Presiden Kongres Adokat Indonesia (KAI), Tjoetjoe Sandjaja Hernanto (TSH) mengimbau agar direksi BUMN berhati-hati saat bertindak, dalam kaitannya dengan penyelenggaraan usaha. Hal tersebut ia sampaikan dalam talkshow bertema 'BUMN untuk Siapa' yang diselenggarakan oleh Federasi Serikat Pekerja Sinergi (FSP) BUMN pada Kamis (28/10) di Hotel Aryaduta Palembang, Kota Palembang, Sumatera Selatan.
Menurutnya, harus dipastikan praktik penyelenggaraan berdasarkan UU No. 19 Tahun 2003 tentang BUMN atau UU No. 40 Tahun 2007 tentang Perseroan Terbatas. Pasalnya, keduanya menentukan penyelenggaraan keuangan BUMN: sudah sesuai prosedur administratif, atau justru melanggar?
Adapun terdapat beberapa situasi dilematis yang harus diperhatikan. Pada tataran keuangan negara misalnya, TSH menjelaskan ada potensi terjerat Tipikor, jika BUMN merugi. Namun, hal ini bukan masalah, mengingat secara administratif, prosedur yang dilewati BUMN sudah benar. “Lebih baik BUMN bangkrut yang penting Anda tidak melanggar aturan, daripada untung tapi ada aturan yang terlanggar,” katanya.
Direksi Bermain Aman
TSH menilai, ‘risiko Tipikor’ tersebut pada akhirnya membentuk ‘siklus’ para direksi BUMN bermain aman. Inilah yang menjadikan BUMN kalah agresif, jika dibandingkan dengan swasta yang tak memiliki risiko serupa, ketika terjadi malaadministrasi.

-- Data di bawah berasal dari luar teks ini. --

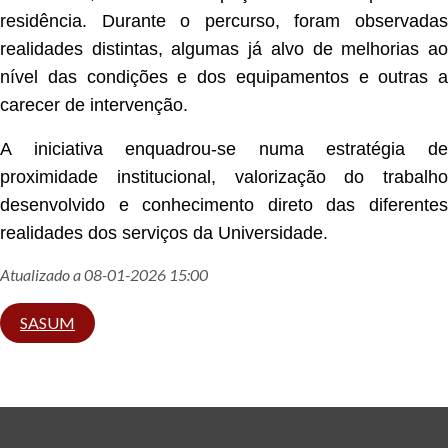
residência. Durante o percurso, foram observadas
realidades distintas, algumas já alvo de melhorias ao
nível das condições e dos equipamentos e outras a
carecer de intervenção.
A iniciativa enquadrou-se numa estratégia de
proximidade institucional, valorização do trabalho
desenvolvido e conhecimento direto das diferentes
realidades dos serviços da Universidade.
Atualizado a 08-01-2026 15:00
SASUM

“Akhirnya BUMN tidak kompetitif dan banyak yang nyaris bangkrut. Pemerintah pun inject modal lagi, dan direksi bermain aman lagi. Di sisi lain, direksi juga bekerja di bawah tekanan dan belenggu—termasuk politik—sehingga gerakannya terbatas. Celakanya, direksi sudah membuat administrative prochedure, dianggap rekayasa. Membuat kajian bisnis, dianggap rekayasa. Menggandeng pihak ketiga untuk menyediakan modal usaha, dinilai akal-akalan untuk mencari keuntungan pribadi,” ujar TSH.
TSH berharap, Menteri BUMN dapat menyusun rumusan yang sama dengan para penegak hukum lain sebagai acuan bagi para direksi. Beberapa yang dapat digarisbawahi, di antaranya (1) membuat kesepakatan tentang definisi BJR; (2) menyepakati bahwa pengertian modal BUMN adalah kekayaan negara yang telah dipisahkan; (3) menyamakan persepsi tentang pengertian release dan discharges dalam RUPS; serta (4) mempertegas batasan tentang aturan pengadaan dan penunjukkan. Di samping itu, harus ada forum penyelesaian atau mekanisme yang dapat mengukur tindakan direksi. Melalui forum tersebut, dapat ditentukan apakah tindakan yang diambil sudah sesuai kajian bisnis atau justru berujung pada kejahatan.
“Rekan-Rekan KSP harus berhati-hati ketika menyuarakan pendapat. Begitu pun kepada direksi, harus berhati-hati ketika menghadapi perbedaan pandangan dengan serikat pekerja, sebab tidak mustahil kondisi BUMN akan mengalami kehancuran ketika konflik antara direksi dan pekerja berkepanjangan. Buatlah sebuah forum atau mekanisme internal untuk menyelesaikan masalah yang terjadi di BUMN, sebelum menjadi konsumsi publik, bahkan penegak hukum,” TSH menambahkan.